As described above, the double superheterodyne AM radio receiver of the present invention comprises a high-frequency amplifier circuit for amplifying an amplitude-modulated wave from an antenna in a non-tuned manner and a first frequency conversion circuit for obtaining a first intermediate frequency signal. A switching circuit forming a low-pass filter or a high-frequency tuning circuit is connected between the sections. Therefore, it is not disturbed by the amplitude modulated wave of another radio station in the same band.

[Brief description of the drawings]

FIG. 1 is a block diagram of an embodiment of a double superheterodyne AM radio receiver of the present invention.

FIG. 2 is a circuit diagram of a switching circuit of the embodiment of the double superheterodyne AM radio receiver of the present invention.

FIG. 3 is a circuit diagram of another switching circuit of the embodiment of the double superheterodyne AM radio receiver of the present invention.

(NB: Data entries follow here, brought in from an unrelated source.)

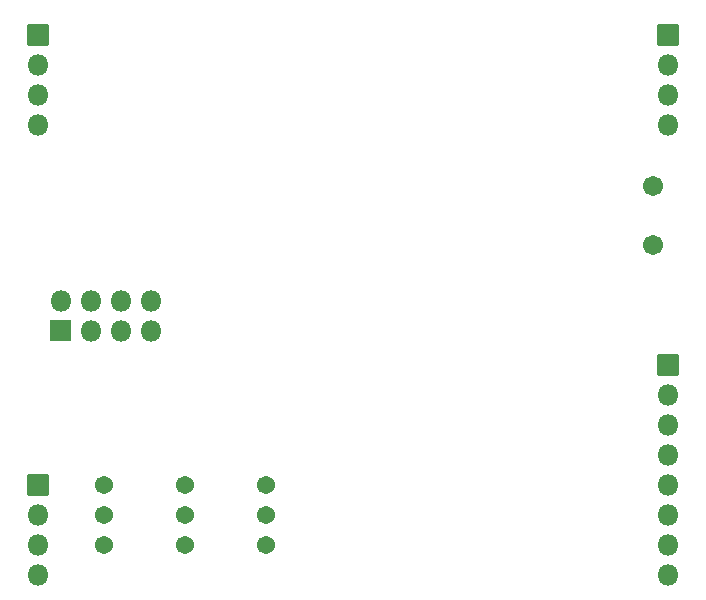
<source format=gbs>
G04 #@! TF.GenerationSoftware,KiCad,Pcbnew,6.0.5+dfsg-1~bpo11+1*
G04 #@! TF.CreationDate,2022-08-08T19:40:30+00:00*
G04 #@! TF.ProjectId,late_MS20_VCF_plug_in_board,6c617465-5f4d-4533-9230-5f5643465f70,0.1*
G04 #@! TF.SameCoordinates,Original*
G04 #@! TF.FileFunction,Soldermask,Bot*
G04 #@! TF.FilePolarity,Negative*
%FSLAX46Y46*%
G04 Gerber Fmt 4.6, Leading zero omitted, Abs format (unit mm)*
G04 Created by KiCad (PCBNEW 6.0.5+dfsg-1~bpo11+1) date 2022-08-08 19:40:30*
%MOMM*%
%LPD*%
G01*
G04 APERTURE LIST*
%ADD10C,1.542000*%
%ADD11C,1.702000*%
%ADD12O,1.802000X1.802000*%
G04 APERTURE END LIST*
D10*
X137541000Y-118745000D03*
X137541000Y-116205000D03*
X137541000Y-113665000D03*
X130683000Y-118745000D03*
X130683000Y-116205000D03*
X130683000Y-113665000D03*
D11*
X177165000Y-88345000D03*
X177165000Y-93345000D03*
G36*
G01*
X127850000Y-101485000D02*
X126150000Y-101485000D01*
G75*
G02*
X126099000Y-101434000I0J51000D01*
G01*
X126099000Y-99734000D01*
G75*
G02*
X126150000Y-99683000I51000J0D01*
G01*
X127850000Y-99683000D01*
G75*
G02*
X127901000Y-99734000I0J-51000D01*
G01*
X127901000Y-101434000D01*
G75*
G02*
X127850000Y-101485000I-51000J0D01*
G01*
G37*
D12*
X127000000Y-98044000D03*
X129540000Y-100584000D03*
X129540000Y-98044000D03*
X132080000Y-100584000D03*
X132080000Y-98044000D03*
X134620000Y-100584000D03*
X134620000Y-98044000D03*
D10*
X144399000Y-118745000D03*
X144399000Y-116205000D03*
X144399000Y-113665000D03*
G36*
G01*
X125996000Y-74715000D02*
X125996000Y-76415000D01*
G75*
G02*
X125945000Y-76466000I-51000J0D01*
G01*
X124245000Y-76466000D01*
G75*
G02*
X124194000Y-76415000I0J51000D01*
G01*
X124194000Y-74715000D01*
G75*
G02*
X124245000Y-74664000I51000J0D01*
G01*
X125945000Y-74664000D01*
G75*
G02*
X125996000Y-74715000I0J-51000D01*
G01*
G37*
D12*
X125095000Y-78105000D03*
X125095000Y-80645000D03*
X125095000Y-83185000D03*
G36*
G01*
X125996000Y-112815000D02*
X125996000Y-114515000D01*
G75*
G02*
X125945000Y-114566000I-51000J0D01*
G01*
X124245000Y-114566000D01*
G75*
G02*
X124194000Y-114515000I0J51000D01*
G01*
X124194000Y-112815000D01*
G75*
G02*
X124245000Y-112764000I51000J0D01*
G01*
X125945000Y-112764000D01*
G75*
G02*
X125996000Y-112815000I0J-51000D01*
G01*
G37*
X125095000Y-116205000D03*
X125095000Y-118745000D03*
X125095000Y-121285000D03*
G36*
G01*
X179336000Y-74715000D02*
X179336000Y-76415000D01*
G75*
G02*
X179285000Y-76466000I-51000J0D01*
G01*
X177585000Y-76466000D01*
G75*
G02*
X177534000Y-76415000I0J51000D01*
G01*
X177534000Y-74715000D01*
G75*
G02*
X177585000Y-74664000I51000J0D01*
G01*
X179285000Y-74664000D01*
G75*
G02*
X179336000Y-74715000I0J-51000D01*
G01*
G37*
X178435000Y-78105000D03*
X178435000Y-80645000D03*
X178435000Y-83185000D03*
G36*
G01*
X179336000Y-102655000D02*
X179336000Y-104355000D01*
G75*
G02*
X179285000Y-104406000I-51000J0D01*
G01*
X177585000Y-104406000D01*
G75*
G02*
X177534000Y-104355000I0J51000D01*
G01*
X177534000Y-102655000D01*
G75*
G02*
X177585000Y-102604000I51000J0D01*
G01*
X179285000Y-102604000D01*
G75*
G02*
X179336000Y-102655000I0J-51000D01*
G01*
G37*
X178435000Y-106045000D03*
X178435000Y-108585000D03*
X178435000Y-111125000D03*
X178435000Y-113665000D03*
X178435000Y-116205000D03*
X178435000Y-118745000D03*
X178435000Y-121285000D03*
M02*

</source>
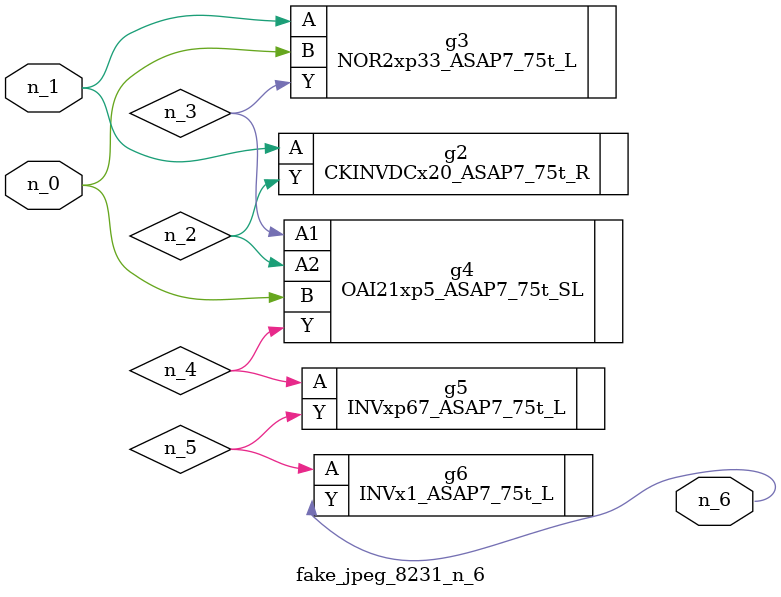
<source format=v>
module fake_jpeg_8231_n_6 (n_0, n_1, n_6);

input n_0;
input n_1;

output n_6;

wire n_2;
wire n_3;
wire n_4;
wire n_5;

CKINVDCx20_ASAP7_75t_R g2 ( 
.A(n_1),
.Y(n_2)
);

NOR2xp33_ASAP7_75t_L g3 ( 
.A(n_1),
.B(n_0),
.Y(n_3)
);

OAI21xp5_ASAP7_75t_SL g4 ( 
.A1(n_3),
.A2(n_2),
.B(n_0),
.Y(n_4)
);

INVxp67_ASAP7_75t_L g5 ( 
.A(n_4),
.Y(n_5)
);

INVx1_ASAP7_75t_L g6 ( 
.A(n_5),
.Y(n_6)
);


endmodule
</source>
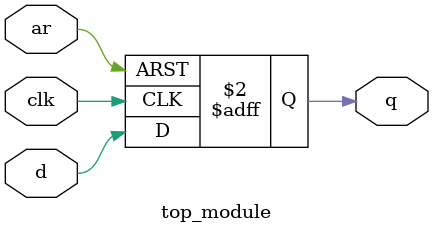
<source format=sv>
module top_module (
	input clk,
	input d,
	input ar,
	output logic q
);
	always @ (posedge clk or posedge ar) begin
		if (ar) begin
			q <= 0;
		end else begin
			q <= d;
		end
	end
endmodule

</source>
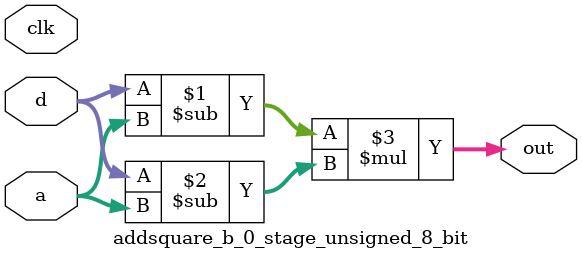
<source format=sv>
(* use_dsp = "yes" *) module addsquare_b_0_stage_unsigned_8_bit(
	input  [7:0] a,
	input  [7:0] d,
	output [7:0] out,
	input clk);

	assign out = (d - a) * (d - a);
endmodule

</source>
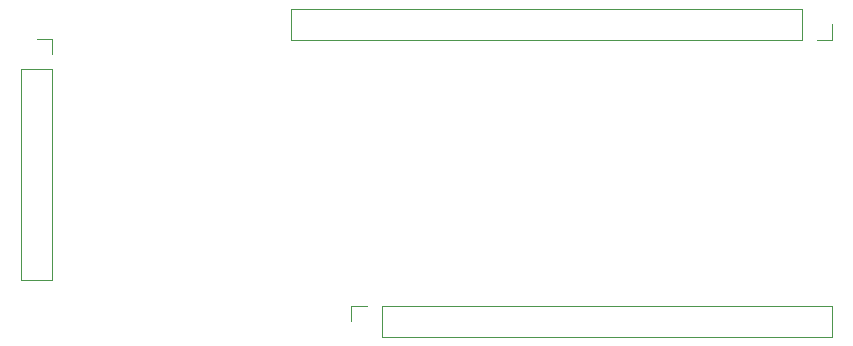
<source format=gbr>
%TF.GenerationSoftware,KiCad,Pcbnew,(5.1.10-1-10_14)*%
%TF.CreationDate,2021-09-25T13:26:57-04:00*%
%TF.ProjectId,RAM,52414d2e-6b69-4636-9164-5f7063625858,rev?*%
%TF.SameCoordinates,Original*%
%TF.FileFunction,Legend,Bot*%
%TF.FilePolarity,Positive*%
%FSLAX46Y46*%
G04 Gerber Fmt 4.6, Leading zero omitted, Abs format (unit mm)*
G04 Created by KiCad (PCBNEW (5.1.10-1-10_14)) date 2021-09-25 13:26:57*
%MOMM*%
%LPD*%
G01*
G04 APERTURE LIST*
%ADD10C,0.120000*%
G04 APERTURE END LIST*
D10*
%TO.C,J3*%
X248606000Y-95190000D02*
X248606000Y-96520000D01*
X249936000Y-95190000D02*
X248606000Y-95190000D01*
X251206000Y-95190000D02*
X251206000Y-97850000D01*
X251206000Y-97850000D02*
X289366000Y-97850000D01*
X251206000Y-95190000D02*
X289366000Y-95190000D01*
X289366000Y-95190000D02*
X289366000Y-97850000D01*
%TO.C,J2*%
X289366000Y-72704000D02*
X289366000Y-71374000D01*
X288036000Y-72704000D02*
X289366000Y-72704000D01*
X286766000Y-72704000D02*
X286766000Y-70044000D01*
X286766000Y-70044000D02*
X243526000Y-70044000D01*
X286766000Y-72704000D02*
X243526000Y-72704000D01*
X243526000Y-72704000D02*
X243526000Y-70044000D01*
%TO.C,J1*%
X223326000Y-72580000D02*
X221996000Y-72580000D01*
X223326000Y-73910000D02*
X223326000Y-72580000D01*
X223326000Y-75180000D02*
X220666000Y-75180000D01*
X220666000Y-75180000D02*
X220666000Y-93020000D01*
X223326000Y-75180000D02*
X223326000Y-93020000D01*
X223326000Y-93020000D02*
X220666000Y-93020000D01*
%TD*%
M02*

</source>
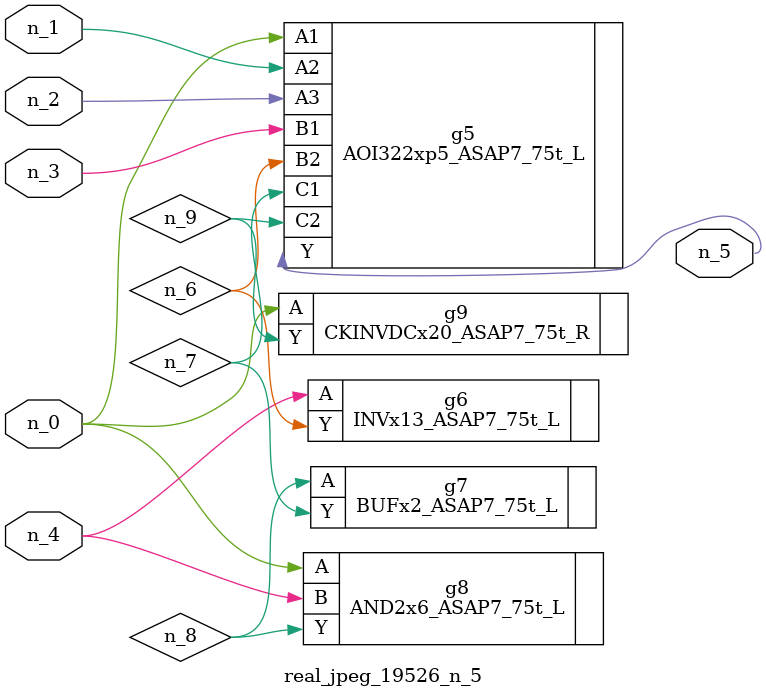
<source format=v>
module real_jpeg_19526_n_5 (n_4, n_0, n_1, n_2, n_3, n_5);

input n_4;
input n_0;
input n_1;
input n_2;
input n_3;

output n_5;

wire n_8;
wire n_6;
wire n_7;
wire n_9;

AOI322xp5_ASAP7_75t_L g5 ( 
.A1(n_0),
.A2(n_1),
.A3(n_2),
.B1(n_3),
.B2(n_6),
.C1(n_7),
.C2(n_9),
.Y(n_5)
);

AND2x6_ASAP7_75t_L g8 ( 
.A(n_0),
.B(n_4),
.Y(n_8)
);

CKINVDCx20_ASAP7_75t_R g9 ( 
.A(n_0),
.Y(n_9)
);

INVx13_ASAP7_75t_L g6 ( 
.A(n_4),
.Y(n_6)
);

BUFx2_ASAP7_75t_L g7 ( 
.A(n_8),
.Y(n_7)
);


endmodule
</source>
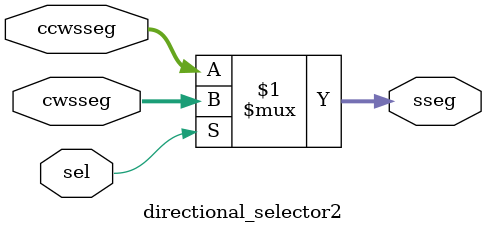
<source format=v>
`timescale 1ns / 1ps
module directional_selector2(
			input wire [7:0] cwsseg,
			input wire [7:0] ccwsseg,
			input wire  sel,
			output wire [7:0] sseg
    );
		assign sseg = (sel)? cwsseg: ccwsseg;
			 
endmodule 
</source>
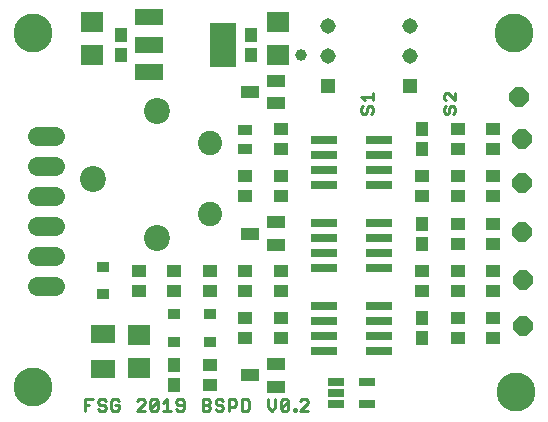
<source format=gbr>
G04 EAGLE Gerber RS-274X export*
G75*
%MOMM*%
%FSLAX34Y34*%
%LPD*%
%INSoldermask Top*%
%IPPOS*%
%AMOC8*
5,1,8,0,0,1.08239X$1,22.5*%
G01*
%ADD10C,3.300000*%
%ADD11C,0.228600*%
%ADD12R,2.284400X0.658800*%
%ADD13R,1.200000X1.100000*%
%ADD14R,1.100000X1.200000*%
%ADD15R,1.900000X1.700000*%
%ADD16R,2.335200X1.319200*%
%ADD17R,2.300000X3.700000*%
%ADD18R,1.370000X0.658800*%
%ADD19R,1.000000X0.900000*%
%ADD20C,2.200000*%
%ADD21C,2.050000*%
%ADD22R,1.300000X0.900000*%
%ADD23R,1.500000X1.100000*%
%ADD24C,1.308000*%
%ADD25R,1.308000X1.308000*%
%ADD26R,2.100000X1.600000*%
%ADD27C,1.624000*%
%ADD28P,1.757801X8X22.500000*%
%ADD29C,1.000000*%


D10*
X30000Y330000D03*
X30000Y30000D03*
X439000Y26000D03*
X438000Y330000D03*
D11*
X74460Y19865D02*
X74460Y10143D01*
X74460Y19865D02*
X80942Y19865D01*
X77701Y15004D02*
X74460Y15004D01*
X90371Y19865D02*
X91991Y18245D01*
X90371Y19865D02*
X87130Y19865D01*
X85510Y18245D01*
X85510Y16625D01*
X87130Y15004D01*
X90371Y15004D01*
X91991Y13384D01*
X91991Y11763D01*
X90371Y10143D01*
X87130Y10143D01*
X85510Y11763D01*
X101420Y19865D02*
X103041Y18245D01*
X101420Y19865D02*
X98180Y19865D01*
X96559Y18245D01*
X96559Y11763D01*
X98180Y10143D01*
X101420Y10143D01*
X103041Y11763D01*
X103041Y15004D01*
X99800Y15004D01*
X118658Y10143D02*
X125140Y10143D01*
X118658Y10143D02*
X125140Y16625D01*
X125140Y18245D01*
X123519Y19865D01*
X120279Y19865D01*
X118658Y18245D01*
X129708Y18245D02*
X129708Y11763D01*
X129708Y18245D02*
X131328Y19865D01*
X134569Y19865D01*
X136189Y18245D01*
X136189Y11763D01*
X134569Y10143D01*
X131328Y10143D01*
X129708Y11763D01*
X136189Y18245D01*
X140757Y16625D02*
X143998Y19865D01*
X143998Y10143D01*
X140757Y10143D02*
X147239Y10143D01*
X151806Y11763D02*
X153427Y10143D01*
X156668Y10143D01*
X158288Y11763D01*
X158288Y18245D01*
X156668Y19865D01*
X153427Y19865D01*
X151806Y18245D01*
X151806Y16625D01*
X153427Y15004D01*
X158288Y15004D01*
X173905Y10143D02*
X173905Y19865D01*
X178766Y19865D01*
X180387Y18245D01*
X180387Y16625D01*
X178766Y15004D01*
X180387Y13384D01*
X180387Y11763D01*
X178766Y10143D01*
X173905Y10143D01*
X173905Y15004D02*
X178766Y15004D01*
X189816Y19865D02*
X191436Y18245D01*
X189816Y19865D02*
X186575Y19865D01*
X184955Y18245D01*
X184955Y16625D01*
X186575Y15004D01*
X189816Y15004D01*
X191436Y13384D01*
X191436Y11763D01*
X189816Y10143D01*
X186575Y10143D01*
X184955Y11763D01*
X196004Y10143D02*
X196004Y19865D01*
X200865Y19865D01*
X202486Y18245D01*
X202486Y15004D01*
X200865Y13384D01*
X196004Y13384D01*
X207054Y10143D02*
X207054Y19865D01*
X207054Y10143D02*
X211915Y10143D01*
X213535Y11763D01*
X213535Y18245D01*
X211915Y19865D01*
X207054Y19865D01*
X229153Y19865D02*
X229153Y13384D01*
X232393Y10143D01*
X235634Y13384D01*
X235634Y19865D01*
X240202Y18245D02*
X240202Y11763D01*
X240202Y18245D02*
X241822Y19865D01*
X245063Y19865D01*
X246683Y18245D01*
X246683Y11763D01*
X245063Y10143D01*
X241822Y10143D01*
X240202Y11763D01*
X246683Y18245D01*
X251251Y11763D02*
X251251Y10143D01*
X251251Y11763D02*
X252872Y11763D01*
X252872Y10143D01*
X251251Y10143D01*
X256776Y10143D02*
X263258Y10143D01*
X256776Y10143D02*
X263258Y16625D01*
X263258Y18245D01*
X261637Y19865D01*
X258396Y19865D01*
X256776Y18245D01*
X308135Y266504D02*
X309755Y268125D01*
X308135Y266504D02*
X308135Y263263D01*
X309755Y261643D01*
X311375Y261643D01*
X312996Y263263D01*
X312996Y266504D01*
X314616Y268125D01*
X316237Y268125D01*
X317857Y266504D01*
X317857Y263263D01*
X316237Y261643D01*
X311375Y272692D02*
X308135Y275933D01*
X317857Y275933D01*
X317857Y272692D02*
X317857Y279174D01*
X378135Y266504D02*
X379755Y268125D01*
X378135Y266504D02*
X378135Y263263D01*
X379755Y261643D01*
X381375Y261643D01*
X382996Y263263D01*
X382996Y266504D01*
X384616Y268125D01*
X386237Y268125D01*
X387857Y266504D01*
X387857Y263263D01*
X386237Y261643D01*
X387857Y272692D02*
X387857Y279174D01*
X387857Y272692D02*
X381375Y279174D01*
X379755Y279174D01*
X378135Y277554D01*
X378135Y274313D01*
X379755Y272692D01*
D12*
X276378Y239050D03*
X276378Y226350D03*
X276378Y213650D03*
X276378Y200950D03*
X323622Y200950D03*
X323622Y213650D03*
X323622Y226350D03*
X323622Y239050D03*
D13*
X360000Y208500D03*
X360000Y191500D03*
X390000Y191500D03*
X390000Y208500D03*
D14*
X360000Y231500D03*
X360000Y248500D03*
D13*
X390000Y248500D03*
X390000Y231500D03*
D12*
X276378Y169050D03*
X276378Y156350D03*
X276378Y143650D03*
X276378Y130950D03*
X323622Y130950D03*
X323622Y143650D03*
X323622Y156350D03*
X323622Y169050D03*
D13*
X360000Y128500D03*
X360000Y111500D03*
X390000Y111500D03*
X390000Y128500D03*
D14*
X360000Y151500D03*
X360000Y168500D03*
D13*
X390000Y168500D03*
X390000Y151500D03*
X180000Y128500D03*
X180000Y111500D03*
X150000Y128500D03*
X150000Y111500D03*
D14*
X105000Y311500D03*
X105000Y328500D03*
D15*
X238000Y311000D03*
X238000Y339000D03*
D14*
X215000Y328500D03*
X215000Y311500D03*
D15*
X80000Y311000D03*
X80000Y339000D03*
D16*
X129012Y343114D03*
X129012Y320000D03*
X129012Y296886D03*
D17*
X190990Y320000D03*
D18*
X287046Y34398D03*
X287046Y25000D03*
X287046Y15602D03*
X312954Y15602D03*
X312954Y34398D03*
D13*
X420000Y191500D03*
X420000Y208500D03*
X420000Y248500D03*
X420000Y231500D03*
D19*
X150000Y68500D03*
X150000Y91500D03*
X90000Y108500D03*
X90000Y131500D03*
X180000Y68500D03*
X180000Y91500D03*
D20*
X135000Y156500D03*
X135000Y263500D03*
D21*
X180000Y176500D03*
X180000Y236500D03*
D20*
X81000Y206500D03*
D22*
X210000Y232000D03*
X210000Y248000D03*
D23*
X236000Y270500D03*
X236000Y289500D03*
X214000Y280000D03*
D24*
X280000Y335400D03*
X280000Y310000D03*
D25*
X280000Y284600D03*
D24*
X350000Y335400D03*
X350000Y310000D03*
D25*
X350000Y284600D03*
D12*
X276378Y99050D03*
X276378Y86350D03*
X276378Y73650D03*
X276378Y60950D03*
X323622Y60950D03*
X323622Y73650D03*
X323622Y86350D03*
X323622Y99050D03*
D15*
X120000Y74000D03*
X120000Y46000D03*
D13*
X390000Y88500D03*
X390000Y71500D03*
X240000Y71500D03*
X240000Y88500D03*
X420000Y111500D03*
X420000Y128500D03*
X420000Y71500D03*
X420000Y88500D03*
X210000Y88500D03*
X210000Y71500D03*
X420000Y151500D03*
X420000Y168500D03*
X210000Y208500D03*
X210000Y191500D03*
D26*
X90000Y45000D03*
X90000Y75000D03*
D13*
X240000Y128500D03*
X240000Y111500D03*
X240000Y248500D03*
X240000Y231500D03*
D23*
X236000Y150500D03*
X236000Y169500D03*
X214000Y160000D03*
D14*
X360000Y71500D03*
X360000Y88500D03*
D13*
X240000Y208500D03*
X240000Y191500D03*
X120000Y111500D03*
X120000Y128500D03*
X210000Y111500D03*
X210000Y128500D03*
D23*
X236000Y30500D03*
X236000Y49500D03*
X214000Y40000D03*
D14*
X150000Y48500D03*
X150000Y31500D03*
D13*
X180000Y48500D03*
X180000Y31500D03*
D27*
X48620Y115500D02*
X33380Y115500D01*
X33380Y140900D02*
X48620Y140900D01*
X48620Y166300D02*
X33380Y166300D01*
X33380Y191700D02*
X48620Y191700D01*
X48620Y217100D02*
X33380Y217100D01*
X33380Y242500D02*
X48620Y242500D01*
D28*
X445000Y121000D03*
X444000Y161000D03*
X445000Y82000D03*
X444000Y203000D03*
X444000Y240000D03*
X442000Y276000D03*
D29*
X257000Y311000D03*
M02*

</source>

FIG. 4 is a block diagram of a conventional double superheterodyne AM radio receiver.

FIG. 5 is a circuit diagram of a low-pass filter of a conventional double superheterodyne AM radio receiver.

[Explanation of symbols]

 DESCRIPTION OF SYMBOLS 1 Antenna 2 Field effect transistor 4 1st frequency mixer 5 1st local oscillator 6 1st intermediate frequency amplifier 7 2nd frequency mixer 8 2nd local oscillator 9 2nd intermediate frequency amplifier 13 Switching circuit

──────────────────────────────────────────────────続 き Continuing on the front page (72) Inventor Takeshi Kasahara 18th Gomigaya, Oaza, Tsurugashima-shi, Saitama Toko Co., Ltd., Saitama Office Inside the Saitama Works Co., Ltd. (72) Inventor Yukio Suzuki 18th Gomigaya, Tsurugashima-shi, Saitama Prefecture Toko Co., Ltd. Saitama Works (56) References JP-A-3-276924 (JP, A) JP-A Sho 62- 13129 (JP, A) JP-A-52-135609 (JP, A) JP-A-7-2833753 (JP, A) JP-A-7-283693 (JP, A) JP-A-7-297743 (JP, A) (58) Field surveyed (Int.Cl. ⁷ , DB name) H04B 1/26 H04B 1/10 H03J 5/24

Claims (4)

(57) [Claims] In a double superheterodyne AM radio receiver in which a frequency of an intermediate frequency signal is converted to be higher than a reception frequency in a first frequency conversion section for obtaining an initial intermediate frequency signal, an amplitude modulated wave from an antenna is converted. A double superheterodyne AM radio receiver, wherein a switching circuit forming a low-pass filter or a high-frequency tuning circuit is connected between a high-frequency amplifier circuit that amplifies in a non-tuned manner and the first frequency conversion unit. 2. A switching circuit comprising: a coil electrically coupled to a high-frequency amplifier circuit; a first capacitor connected between one end of the coil and the ground; and a first capacitor connected in parallel to the first capacitor. A transistor, a series circuit including a second capacitor and a second transistor connected between the other end of the coil and the ground, and a variable capacitance diode;
The double superheterodyne AM radio receiver according to claim 1 , wherein a low-pass filter or a high-frequency tuning circuit is formed by a conduction state of the first and second transistors. 3. The transformer according to claim 1, wherein the switching circuit comprises: a transformer having one end of a primary coil connected to a high-frequency amplifier circuit;
A first capacitor connected between one end of the secondary coil and ground; a first transistor connected in parallel to the first capacitor; a first capacitor connected between the other end of the secondary coil of the transformer and ground. A variable capacitance diode and a second capacitor, and a second transistor connected between the other end of the primary coil and one end of the secondary coil of the transformer. 2. A low-pass filter or a high-frequency tuning circuit is formed by the conduction state of the transistor.
2. A double superheterodyne AM radio receiver according to 1. 4. The switching circuit comprises a high-frequency tuning circuit when a medium-wave band amplitude modulated wave is received, and a low-pass filter when a long-wave band amplitude modulated wave is received. A double superheterodyne AM radio receiver according to any one of claims 1, 2 and 3.